We searched our electronic database for all patients who had received thyroid ultrasounds from 9/2008 through 3/2010, and we identified those patients who had also undergone CT examination of the neck or chest. Thyroid abnormalities were characterized from the CT scans based on size, number, and presence/type of calcifications, and these findings were correlated with sonographic features, as well as FNA biopsy results, when available.
1067 patients received thyroid ultrasounds during the time period, of which 80 patients had also received a CT of the neck or chest. 30 of these patients had pathologic correlation: 1 lesion was malignant (3.3%), 28 lesions were benign (93.3%), and 1 lesion was non-diagnostic (3.3%). Of the 50 patients who did not undergo FNA biopsy, the ultrasound characteristics were deemed to be benign, with no lesion demonstrating increase in size on follow-up ultrasound exams. Of the 78 patients whose lesions were either sonographically or pathologically determined to be benign, CT identified 24 patients (30.8%) with multiple lesions, and 19 patients (24.4%) with coarse and/or rim calcifications.
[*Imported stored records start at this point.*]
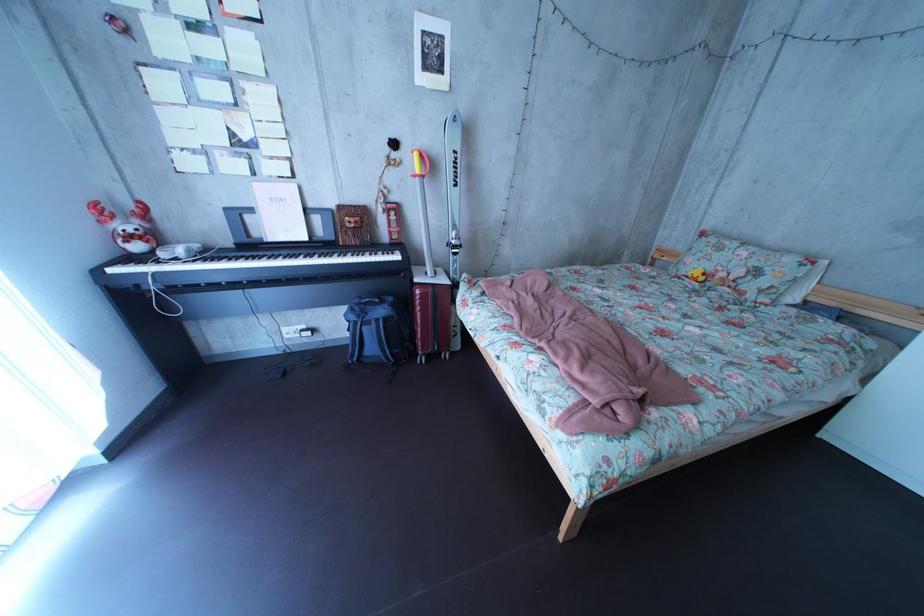
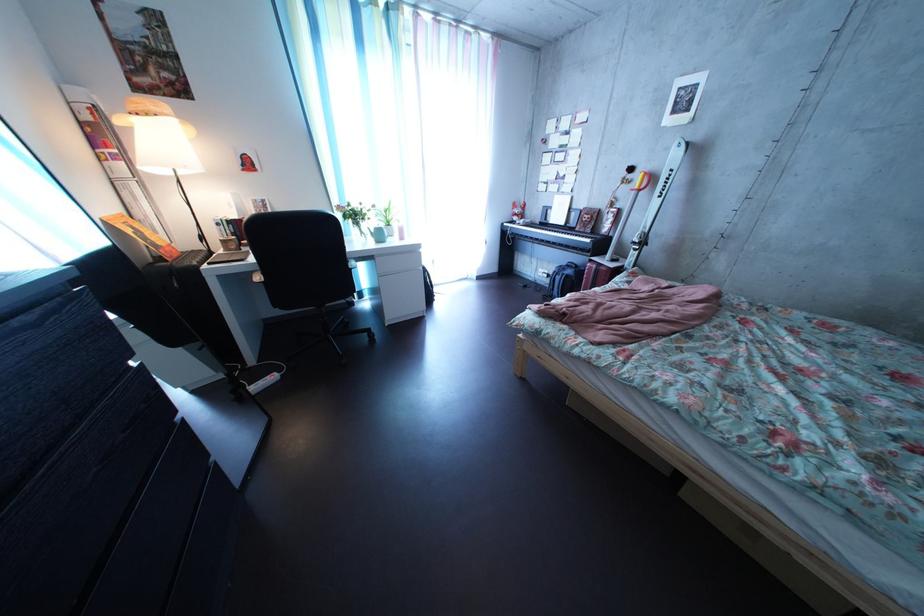
Locate, in the second image, the point that corresponds to point 438,185 in the first image.

(653, 199)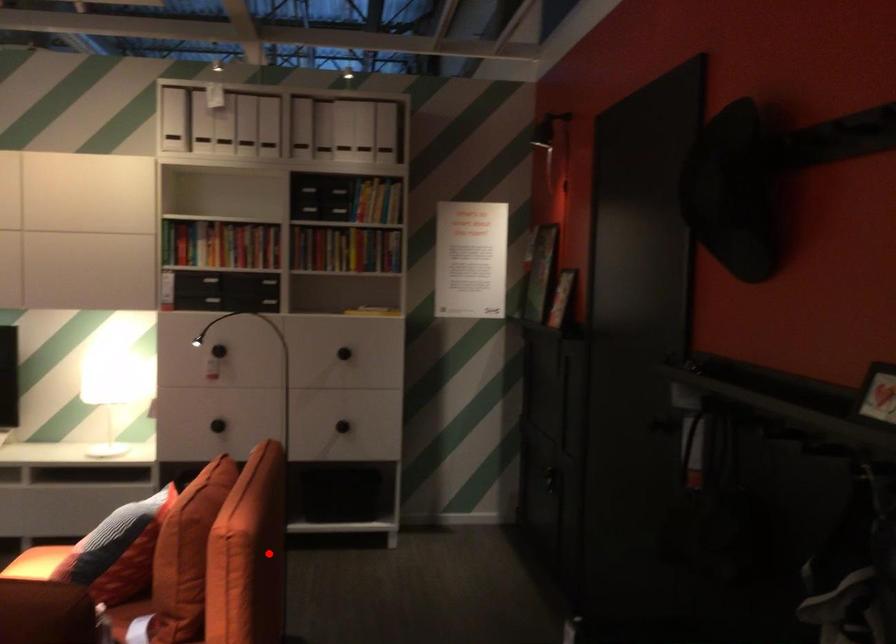
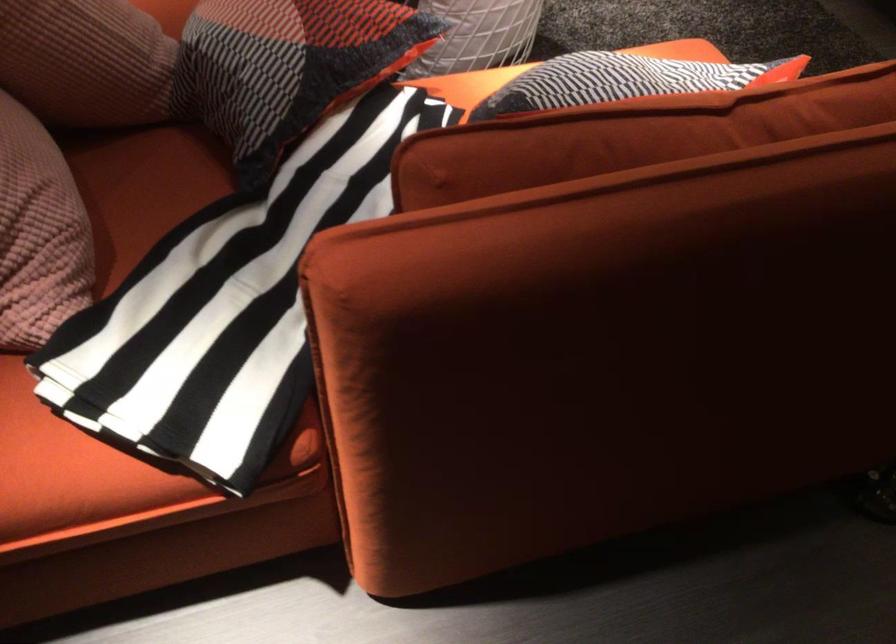
Question: I am providing you with two images of the same scene from different viewpoints. Image1 has a red point marked. In image2, the corresponding 3D location appears at what relative position? Reply with the corresponding letter.

Choices:
 (A) Closer
 (B) Farther

Answer: (A)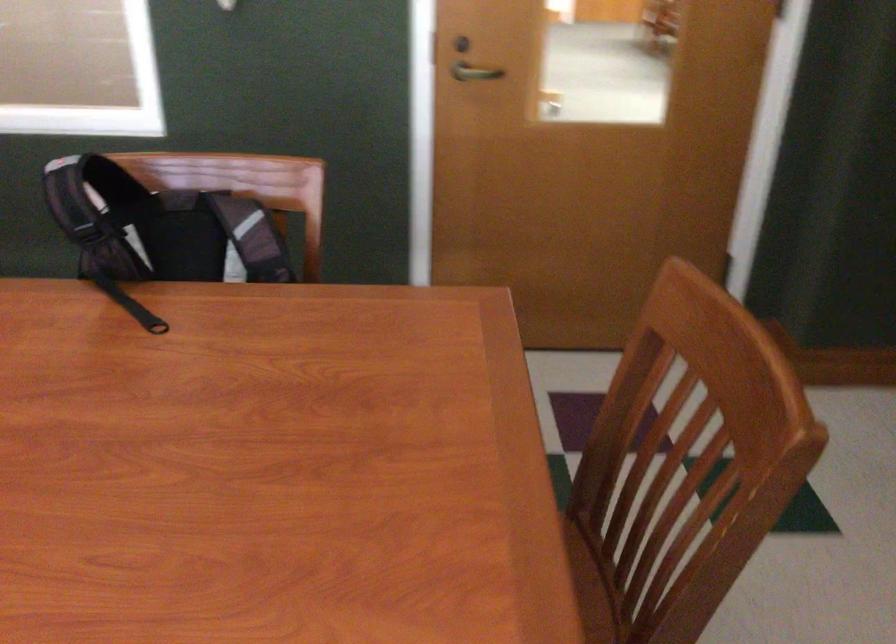
At what (x,y) coordinates should I click in order to perform the action: click on dark door handle. Please return your answer as a coordinate pair (x, y). This screenshot has width=896, height=644. Looking at the image, I should click on (460, 44).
The average longest dimension of the largest lesion measured 1.5 cm.
In our patient population during the time period evaluated, there is a 3.3% prevalence of malignancy among patients with pathologic correlation who received both thyroid ultrasounds and CT. This number may, in fact, be even lower given the benign ultrasound findings among patients without pathologic correlation. Our preliminary data suggests that CT thyroid incidentalomas may potentially be safely ignored if the lesions are less than 1 cm in size, are multiple, or demonstrate coarse and/or rim calcifications. Data spanning a longer time period is currently being collected, and formal statistical analysis is pending.
No guidelines exist for the management of incidental thyroid abnormalities based on their CT appearance. Our research seeks to address this common dilemma using data from our patient population.
Adhya, S,
Godwin, B,
Grant, E,
Lee, C,
Incidentally-Detected Thyroid Lesions on CT: Imaging Findings and Significance Using Ultrasound and Pathologic Correlation. Radiological Society of North America 2010 Scientific Assembly and Annual Meeting, November 28 - December 3, 2010 ,Chicago IL.